Recioto di Soave Classico DOCG Le Sponde 2016 - Coffele

Oro antico, delicato, suadente, per questa espressione di garganega in purezza. Il quadro olfattivo è una tela di profumi speziati e leggermente eterei, di frutti e fiori bianchi, al quale segue un assaggio pieno, rotondo, senz’altro fresco e di marcata sapidità, a tradurre fedelmente la componente vulcanica dei suoli e a bilanciare la spiccata dolcezza, altrimenti esondante.

Essenzia Raccolta Tardiva Vigneti delle Dolomiti IGT 2013 – Pojer e Sandri

Agli occhi si presenta di un oro intenso e vivo. Avvicinando il calice al naso è possibile riconoscere, in parte, le uve utilizzate. Immediate l’aromaticità e le note di idrocarburi proprie di gewürztraminer, sauvignon e riesling, che non esauriscono affatto l’ampio quadro olfattivo, arricchito dall’incidenza della muffa nobile, capace di donare al vino profumi di zafferano, camomilla, foglia di tè, e ancora da toni balsamici e frutta esotica. L’assaggio è la naturale, coerente prosecuzione dell’esame olfattivo: il vino entra in bocca pieno, succoso, eppur con grande freschezza agrumata.

Albana di Romagna DOCG Passito Riserva AR 2014 - Fattoria Zerbina

Il calice, al contatto con il vino, si tinge di un’ambra brillante, che ammalia. La degustazione alla cieca spinge i partecipanti a cercare, nel proprio bagaglio esperienziale, vini i cui profumi siano ascrivibili ai chiari sentori della muffa nobile, di litchi, scorza d’arancia candita e datteri. Se non sapessimo, dal contesto della Masterclass, di essere dinanzi a un vino italiano, ci spingeremmo tra i Sauternes o i Trockenbeerenauslese. Siamo invece nel cuore della Romagna del vino, al cospetto di un vitigno che, in appassimento, regala perle di assoluto pregio: l’albana. Al palato è grasso, rotondo, conscio dei 300 g/L di zuccheri residui, eppure magistralmente bilanciati da un’acidità verticale che rende il vino slanciato, di gaudente bevibilità. Senza fine la persistenza.

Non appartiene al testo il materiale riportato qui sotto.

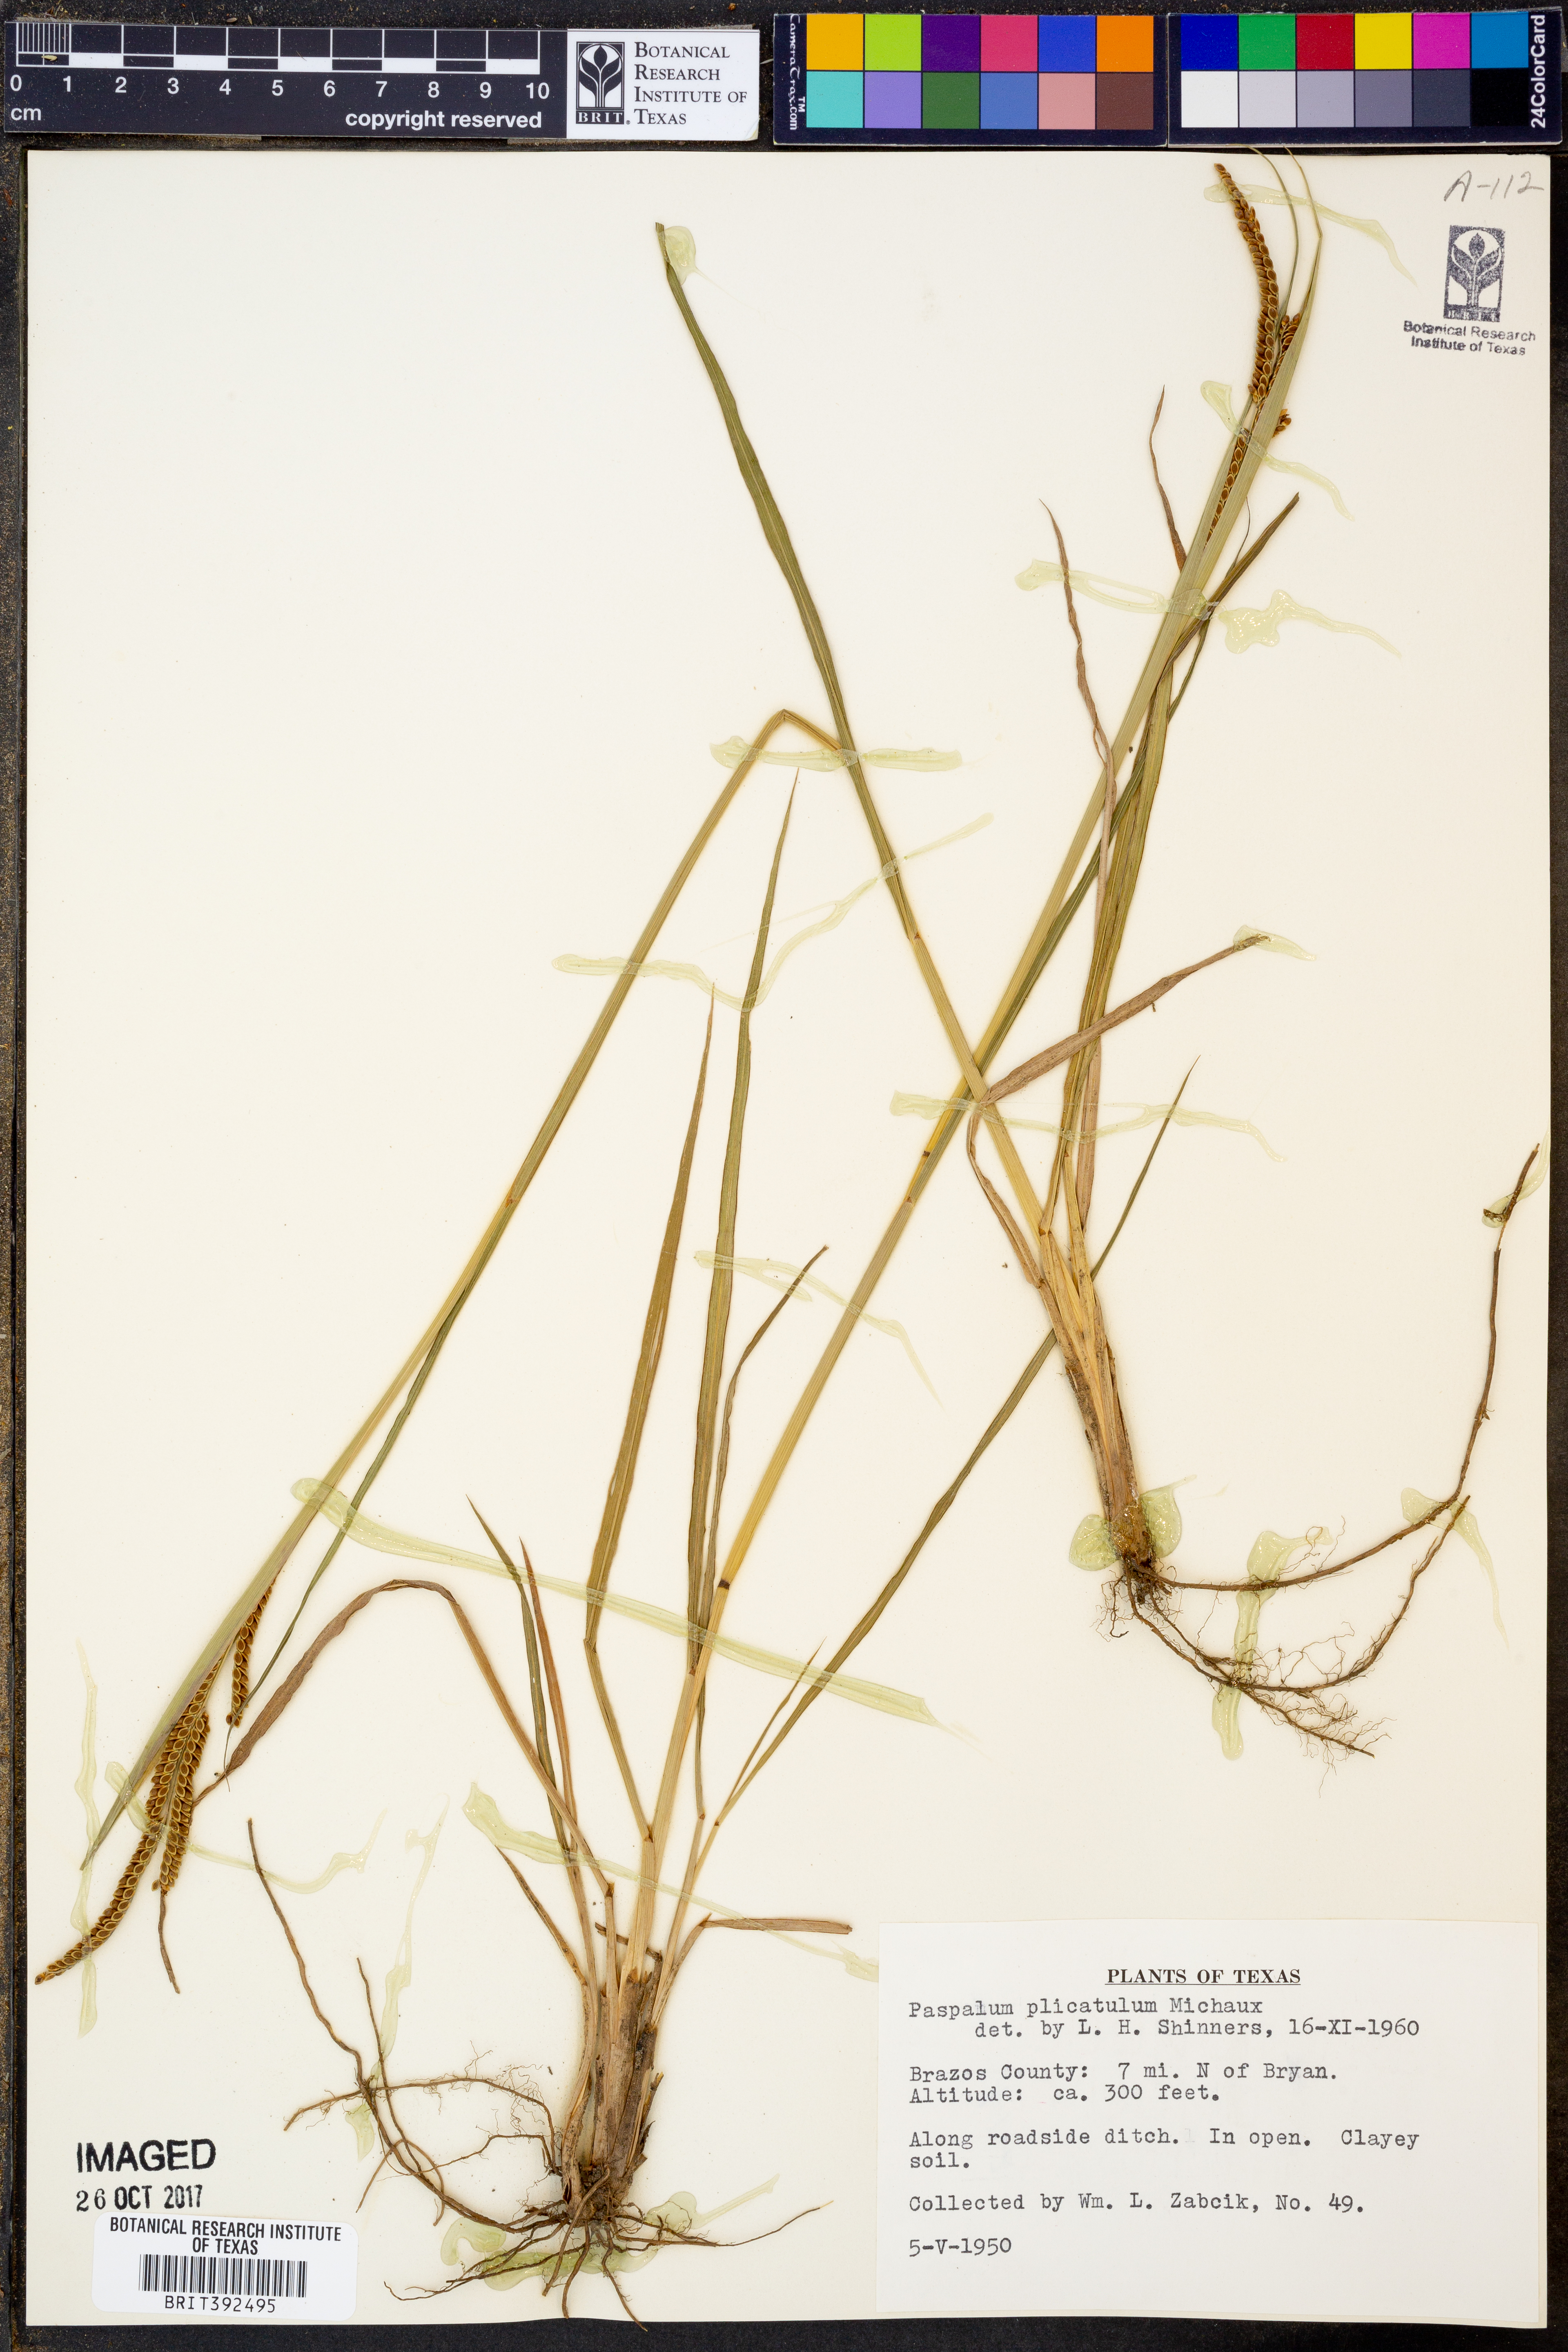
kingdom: Plantae
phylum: Tracheophyta
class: Liliopsida
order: Poales
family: Poaceae
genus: Paspalum
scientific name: Paspalum plicatulum
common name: Top paspalum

Passito di Pantelleria DOC Bukkuram Padre della Vigna 2012 - Marco De Bartoli

Il colore, leitmotiv della serata, vira verso un ambrato scuro, tendente al marrone. Il naso gioca su profumi di tutt’altra fattura rispetto ai vini precedenti: fico, macchia mediterranea, carrube, erbe aromatiche e soprattutto mare. «Nessun’altra zona d’Italia», ci dice Massimo, «genera un naso così pantesco». Tipico della solare isola siciliana è anche l’assaggio, più scuro e meno fresco della romagnola albana, e giocato con sicurezza su aromi balsamici e rimandi alla liquirizia, al tabacco biondo, all’albicocca disidrata, al caramello. Chiude in coerenza, con un finale amaricante.

Vin Santo di Carmignano DOC 2005 – Fattoria di Bacchereto -Terre a Mano

Il colore è quello del mogano chiaro, con sfumature aranciate. Lo spettro olfattivo descrive limpidamente i dieci anni che questo vino trascorre in caratelli di castagno e rovere non sigillati: frutta secca, fico, marzapane sono seguiti da profumi balsamici e canditi, che slanciano il vino e guidano all’assaggio. In bocca entra denso, caldo, di dolcezza ammaliante, sinuoso grazie al riuscito contrasto acido, con rimandi eterei.